An MTA supervisor who was attacked and nearly pushed onto the subway tracks in Manhattan is outraged that District Attorney Alvin Bragg is prosecuting the case as a measly misdemeanor — despite a new law requiring assaults on transit workers be charged as felonies.
Saim Montakim, 49, told The Post he “could have died” during the unprovoked April 18 beatdown, which occurred on the uptown platform while waiting for the No. 1 train at the 96th Street station on the Upper West Side.
The “shocked” supervisor is demanding Bragg deliver justice and upgrade the charges against Nnamadi Okoro, 34, who was arrested in the incident.
“He had the intention to push me on the tracks. He had intentions to kill me,” Montakim said of Okoro, adding he “should be banned from the whole transit system. He should be behind bars.”
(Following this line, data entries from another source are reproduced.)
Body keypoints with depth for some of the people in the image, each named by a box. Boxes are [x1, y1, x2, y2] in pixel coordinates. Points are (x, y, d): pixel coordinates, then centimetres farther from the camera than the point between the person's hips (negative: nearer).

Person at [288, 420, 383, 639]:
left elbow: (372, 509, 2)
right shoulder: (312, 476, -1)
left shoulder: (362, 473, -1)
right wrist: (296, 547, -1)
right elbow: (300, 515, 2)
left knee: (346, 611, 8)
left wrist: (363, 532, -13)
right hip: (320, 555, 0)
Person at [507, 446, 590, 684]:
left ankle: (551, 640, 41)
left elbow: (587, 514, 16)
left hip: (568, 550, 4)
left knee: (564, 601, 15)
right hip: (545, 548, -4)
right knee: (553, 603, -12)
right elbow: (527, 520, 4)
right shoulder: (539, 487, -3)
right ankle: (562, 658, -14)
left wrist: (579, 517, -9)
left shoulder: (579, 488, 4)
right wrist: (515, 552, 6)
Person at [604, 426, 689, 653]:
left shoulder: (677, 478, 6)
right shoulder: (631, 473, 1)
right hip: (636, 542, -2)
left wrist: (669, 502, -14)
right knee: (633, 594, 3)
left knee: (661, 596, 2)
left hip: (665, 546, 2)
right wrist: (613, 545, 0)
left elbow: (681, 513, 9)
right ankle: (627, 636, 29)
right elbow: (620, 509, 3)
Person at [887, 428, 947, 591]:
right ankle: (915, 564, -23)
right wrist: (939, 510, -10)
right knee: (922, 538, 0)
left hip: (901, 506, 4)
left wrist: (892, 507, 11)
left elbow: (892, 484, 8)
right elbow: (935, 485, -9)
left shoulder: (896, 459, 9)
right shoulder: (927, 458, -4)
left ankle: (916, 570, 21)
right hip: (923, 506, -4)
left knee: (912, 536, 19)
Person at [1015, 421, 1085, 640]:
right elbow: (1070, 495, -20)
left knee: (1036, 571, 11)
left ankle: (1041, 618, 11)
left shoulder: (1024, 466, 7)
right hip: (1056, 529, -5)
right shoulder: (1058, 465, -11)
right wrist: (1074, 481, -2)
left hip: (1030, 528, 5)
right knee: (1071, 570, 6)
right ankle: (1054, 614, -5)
The on-duty employee had finished inspecting the 96th Street subway station and was waiting for the train to take him to his next inspection at the 125th Street station when he was ambushed around 3 a.m.
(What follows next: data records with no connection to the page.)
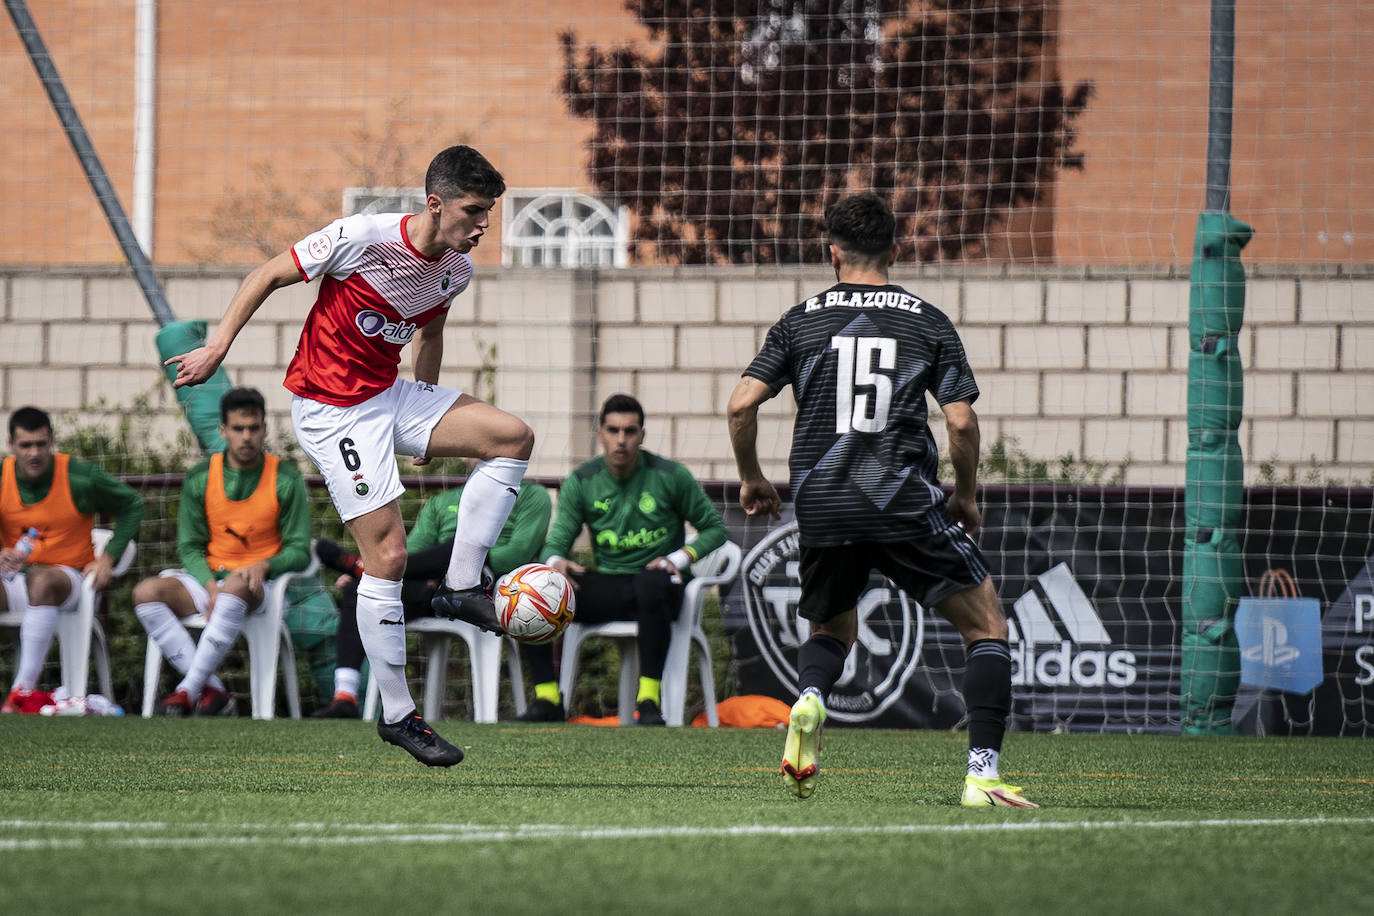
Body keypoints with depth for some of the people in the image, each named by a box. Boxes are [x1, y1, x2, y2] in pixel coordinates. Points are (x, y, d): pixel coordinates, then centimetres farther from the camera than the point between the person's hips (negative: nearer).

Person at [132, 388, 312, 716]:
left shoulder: (285, 480, 0)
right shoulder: (200, 478, 5)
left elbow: (299, 552, 1)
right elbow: (189, 546, 7)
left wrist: (264, 566, -21)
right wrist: (209, 585, -14)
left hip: (258, 582, -3)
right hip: (208, 577, 3)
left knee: (234, 588, -40)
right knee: (146, 593, -25)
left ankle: (188, 691, -37)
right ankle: (213, 691, -31)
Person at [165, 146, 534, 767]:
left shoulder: (456, 269, 1)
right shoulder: (364, 238, -21)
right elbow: (267, 276, -11)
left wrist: (430, 422, 27)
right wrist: (217, 348, -13)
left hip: (390, 396, 7)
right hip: (330, 408, -7)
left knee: (512, 437, -10)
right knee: (388, 556, -11)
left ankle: (460, 587, -4)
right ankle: (397, 715, 0)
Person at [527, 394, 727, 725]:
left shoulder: (670, 476, -2)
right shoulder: (581, 482, 5)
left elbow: (715, 528, 5)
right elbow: (558, 540, 2)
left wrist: (681, 558, -13)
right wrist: (555, 561, -23)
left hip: (654, 583, -3)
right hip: (604, 586, 3)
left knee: (651, 581, -42)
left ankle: (648, 700, -38)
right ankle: (548, 699, -15)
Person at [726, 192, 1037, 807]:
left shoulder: (799, 322, 9)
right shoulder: (929, 323, 5)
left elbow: (741, 405, 2)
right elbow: (961, 421, -2)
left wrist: (751, 479, 18)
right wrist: (966, 495, 14)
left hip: (821, 504, 3)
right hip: (906, 503, -3)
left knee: (831, 630, 27)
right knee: (986, 625, 8)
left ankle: (810, 699, -9)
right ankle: (983, 773, -9)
“It happened so quick. Thank God I did not fall on the tracks,” Montakim told The Post.
“I was fairly close to the yellow line because the train was approaching the station. When he pushed me, I was able to prevent falling,” the 10-year MTA veteran recalled. “I jumped back to the stairway and told him I was an MTA supervisor. I pulled out my badge and ID.”
The 5-foot-8, 180-pound Montakim said his “taller, heavier” attacker then punched him in the face “several” times before running away.
Okoro was charged with only third-degree assault, a misdemeanor, court papers show.
The charge carries a possible sentence of up to a year in jail.
Under the 2022 law, criminals found guilty of assaulting a transit worker could face up to seven years in prison.
A judge let Okoro go on supervised release, following a prosecutor’s request.
All MTA workers are included in the state law that imposes stiffer penalties on those who attack transit workers.
The law, which makes attacking an MTA employee second-degree assault, was previously limited to train conductors and operators.
It currently encompasses 11,000 total workers, including “customer assistants, ticket or revenue collectors, maintenance workers, repairers, cleaners, and their supervisors,” Gov. Kathy Hochul announced in June.
“We are continuing to investigate,” said Bragg spokesman Douglas Cohen.
Montakim was on-duty — working the 11 p.m. to 7 a.m. shift — when he was attacked.
The case is “absolutely outrageous and unacceptable,” said Michael Carrube, president of the Subway Surface Supervisors Association, the union representing MTA supervisors. “The law we passed last year making assaults on supervisors an assault in the second degree was passed because our members are getting assaulted at an alarming rate — 14 assaults in stations division alone last year and five already this year.”
“There must be zero tolerance for these violent attacks on my members,” he added.
Transit President Richard Davey called the assault “outrageous,” and called for the DA to “provide maximum possible justice for the victim, including consideration of banning the attacker from NYC Transit.”
“I don’t think I will ever forget this incident. I never thought it could happen to me,” Montakim said. “Most of the time I use public transportation. Now, I’m really scared to even go near a subway station.”